Secondly, within organisations we often see two vocal camps: the digital enthusiasts and the digital sceptics. Both groups have a strong interest in either proving the ROI of digital strategies one way or another. So you’ve got this dynamic of a strong market impetus around digital; a big gap in the articulation of meaningful digital strategies for a lot of leadership teams; and then this ongoing pressure around showing whether any digital strategies that have been green-lit are actually returning or not.
And if we step back from that, the reality is that business leaders SEE the potential in digital: 91% of enterprises are attempting to digitally transform in some way; 85% feel they must offer digital services or risk irrelevance; and 68% actually feel that they need to COMPLETE a digital transformation within FOUR years or they might go out of business!
So there’s also an acute concern that, as organisations still find their way around digital strategies, that they can identify, nurture and prioritise high-potential initiatives. The opportunity cost of missing these can be really significant.
What is challenging about getting a return on digital?
Probably the hardest part is getting the return equation to work in organisation’s favour. What I mean is, how can they
(1) maximise the value they’re getting (big question about how you define and measure that value for starters)

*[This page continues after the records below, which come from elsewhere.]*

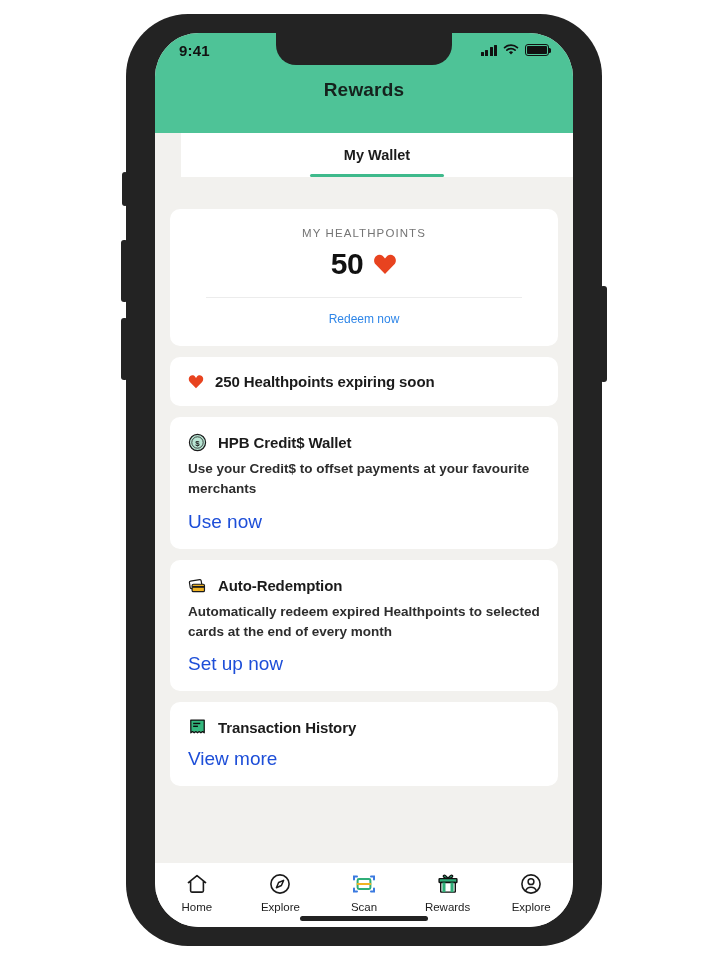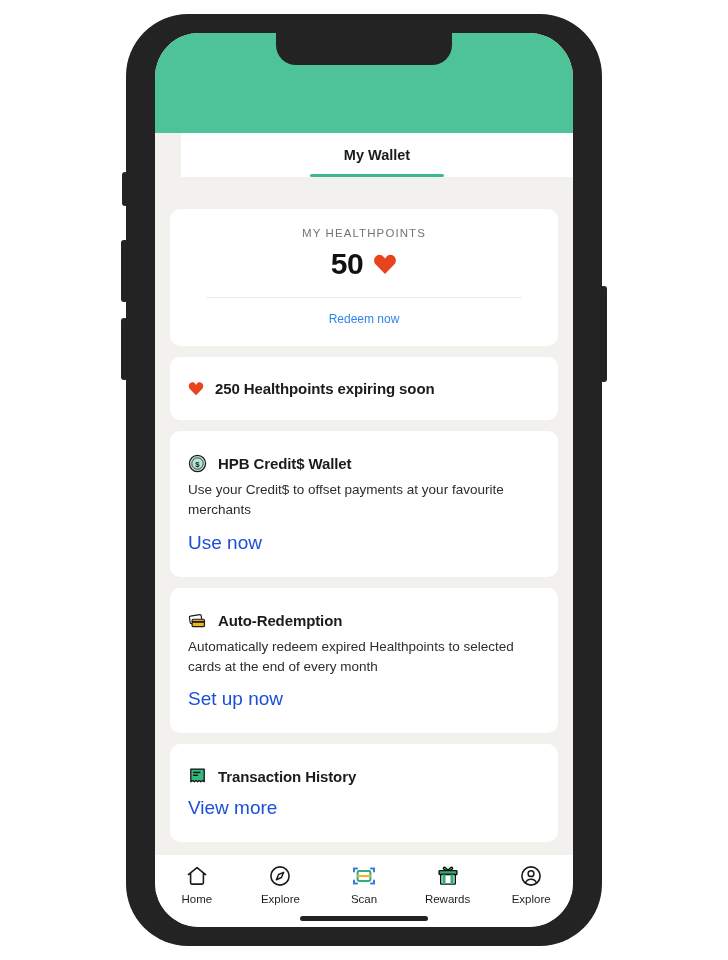"9:41" div.statusbar { html: none -> <div> <div>9:41</div> <div> <span> <i></i> <i></i> <i></i> <i></i> </span> <svg> <path></path> <path></path> <path></path> </svg> <span> <span></span> </span> </div> </div> }
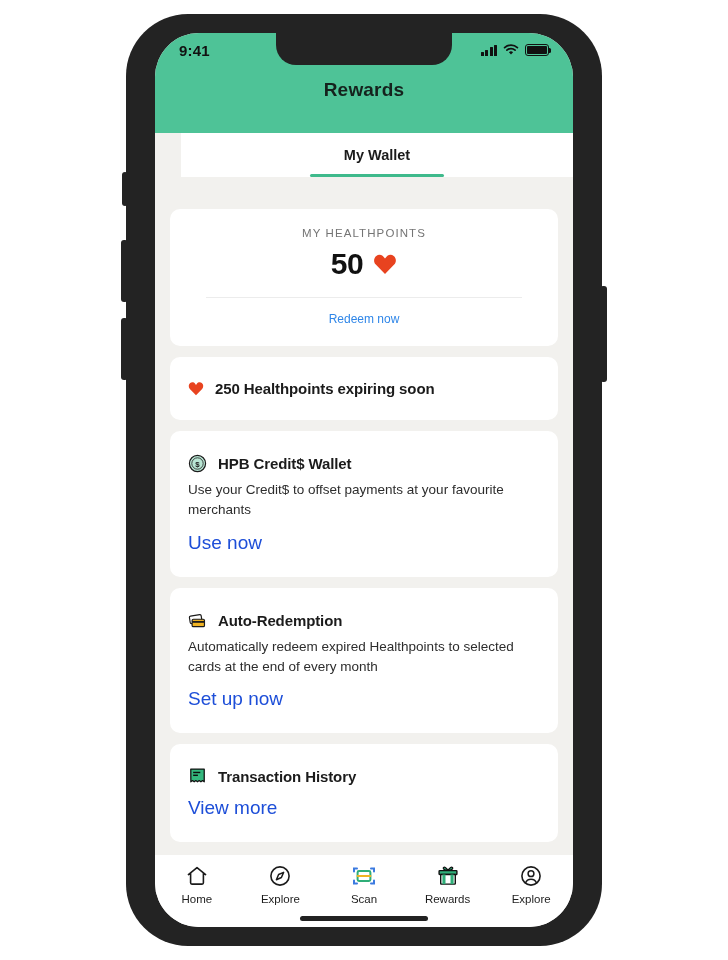"250 Healthpoints expiring soon" .card { padding: 23px 18px -> 16px 18px }
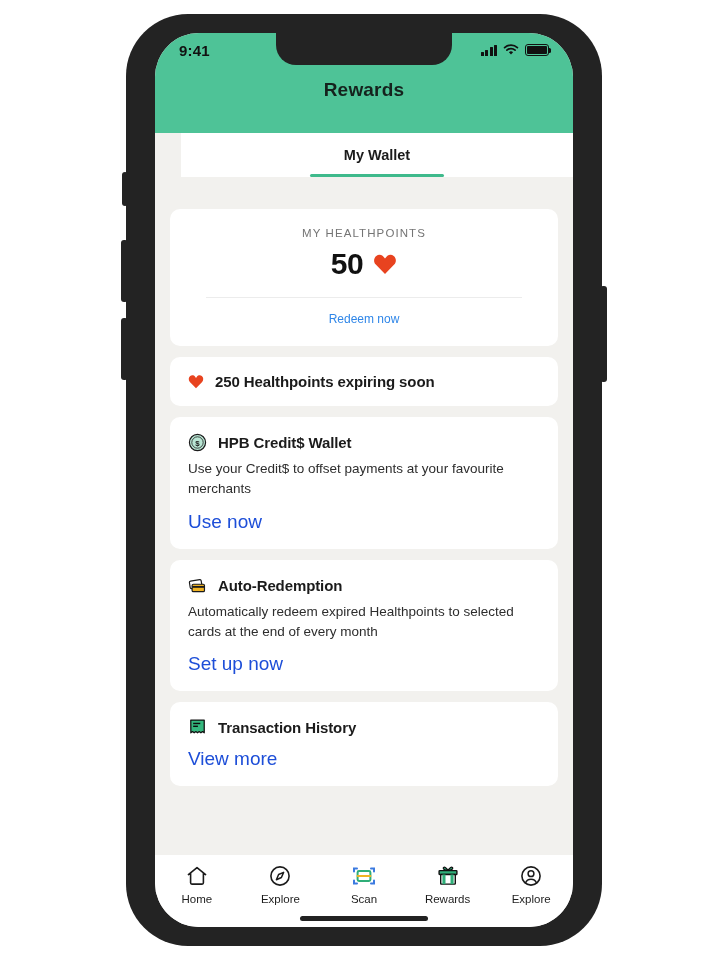"Use your Credit$ to offset" .card-desc { font-weight: none -> bold }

(2) ensure that the costs of entry, run, and exit (if necessary) are managed, and
(3) how to ensure that both of these things happen in the shortest possible time frame. The time-to-value is critical, because in my view the disruption across many industries isn’t slowing down any time soon (I think of retail, financial services, healthcare, manufacturing, logistics…….you name it)
Should we be worried if we are not able to demonstrate a return?
It really depends on what you define as the return. A lot of the time, we really think on a yield-only dimension – i.e. did we get the tangible benefits we expected. The reality however is that one of the biggest areas of return is around what you LEARN by embarking on digital initiatives. According to McKinsey, 62% of executives believe they need to replace or retrain more than a quarter of their workforce by 2023 to address the digital/technology skills gap………so as Coach Kavanagh puts it, you need to either ‘Win or Learn’
Are there alternative ways of thinking about digital success?
As I alluded to above, I think that focusing on the capabilities you’re building is a critical way to think about digital success. Being TRULY digital requires a much bigger focus on innovation and collaboration – and that’s not something that is either (a) easy to measure or (b) likely to happen overnight. What unique IP are you building? What new talent are you developing or attracting? What new channels are you identifying? What are you learning about how to engage with your customers? Or your products and services? These insights are golden. I think by looking at digital success in the round, and not simply whether it’s driving more traffic, or revenue, or reducing cost, is a really productive way to think about it.